The strand of mobility research has shown that, during non-crisis times, an individual’s mobility differs because of social groups and, more specifically, income levels (Pucher and Renne, 2003; Olvera et al., 2004; Wixey et al., 2005). While acknowledging a potential accumulation of social disadvantages, occupations, etc., poverty is commonly considered to have a direct impact on individuals’ everyday mobility (Jouffe, 2019). For example, low-income people have shorter and less frequent trips because they have less access to automobiles (Dargay and Hanly, 2007; Giuliano and Dargay, 2006; Pucher and Renne, 2003).
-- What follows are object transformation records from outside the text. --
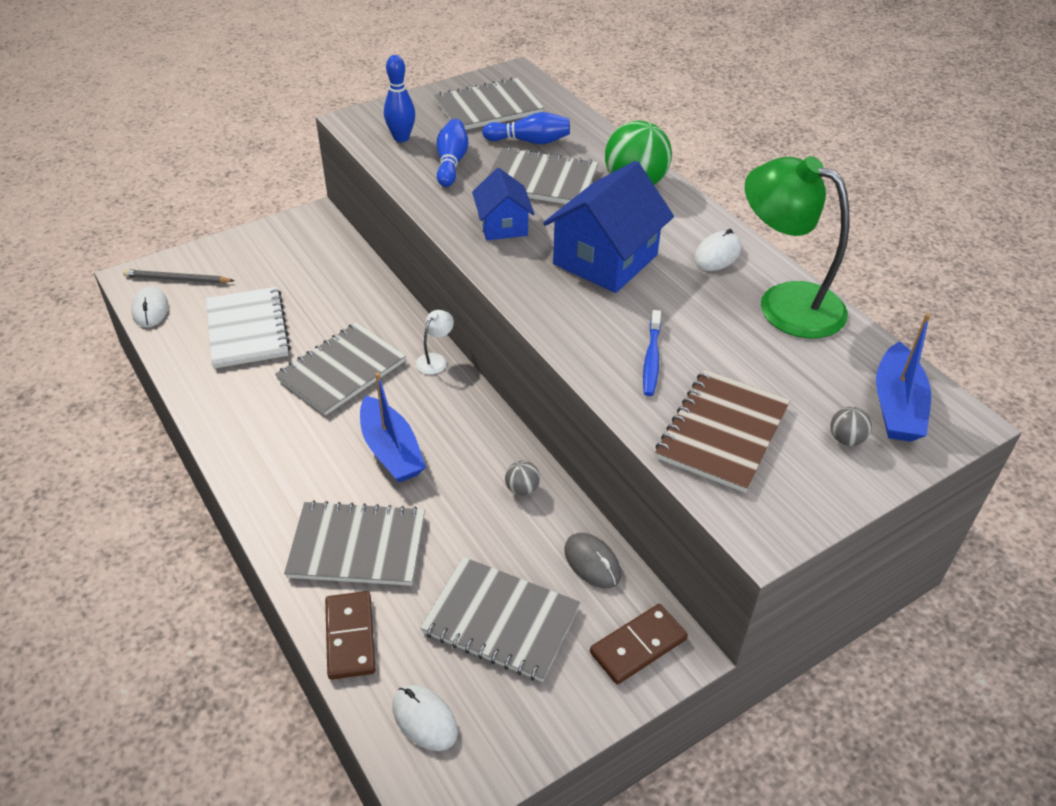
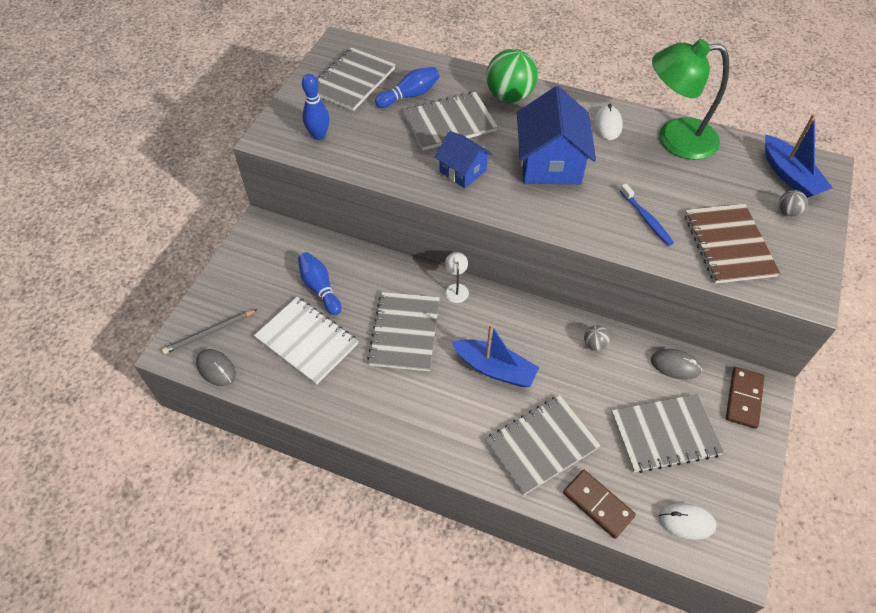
camera: 35 degrees left, 10 degrees up
white mouse [131,286,168,328] -> grey mouse [196,349,236,386]
blue bowling pin [437,119,469,187] -> blue bowling pin moved to [298,252,342,315]

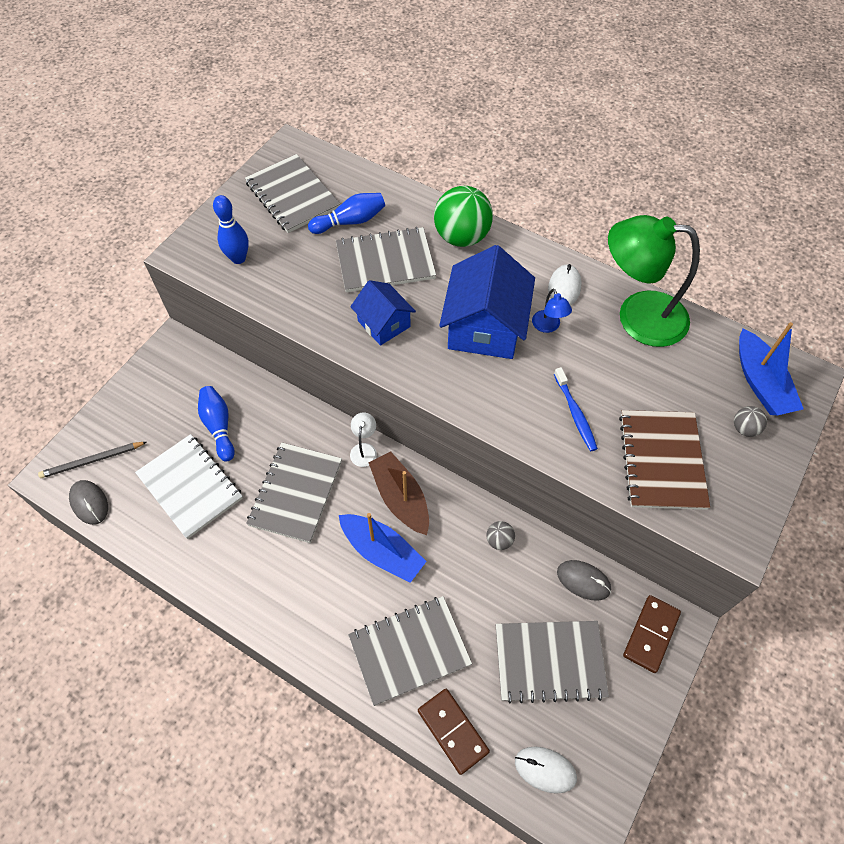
camera: 10 degrees right, 5 degrees up
grey notebook [317,47,396,111] -> grey notebook turned 75 degrees counterclockwise [245,154,340,233]
none -> brown boat [368,452,429,535]
none -> blue lamp [532,289,572,333]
For instance, in the United States, car ownership is significantly associated with income, regarding that 27% of poor families do not have a car while only 2% of rich families do not (Jouffe, 2019), not to mention that the vehicle type, maintenance frequency, and age of the car is also related to income levels (Bhat et al., 2009). These inequalities in daily mobility are highly likely to occur in the poorest communities and minority communities (Priya and Uteng, 2009). During disasters, such inequity in mobility could exacerbate the disaster impacts, indirectly reflecting community vulnerability and resilience (McMahon, 2007). However, in the context of disasters, the association between social inequity and mobility change is yet to be specifically examined. Even though many studies have revealed that poor individuals are more vulnerable to disasters due to infrastructure and warning systems (Sastry et al., 2013; Sawada and Shimizutani, 2007; Thomas et al., 2010), unsafe houses (Cutter et al., 2006), fewer stocks of liquid assets (Wainwright and Newman, 2011), lower perception of the disaster (Lachlan et al., 2009), lack of relief services (Zakour and Harrell, 2004; Elliott and Pais, 2006; Fussell et al., 2010) and so on, the stream of disaster research, usually ignores the inequity of mobility.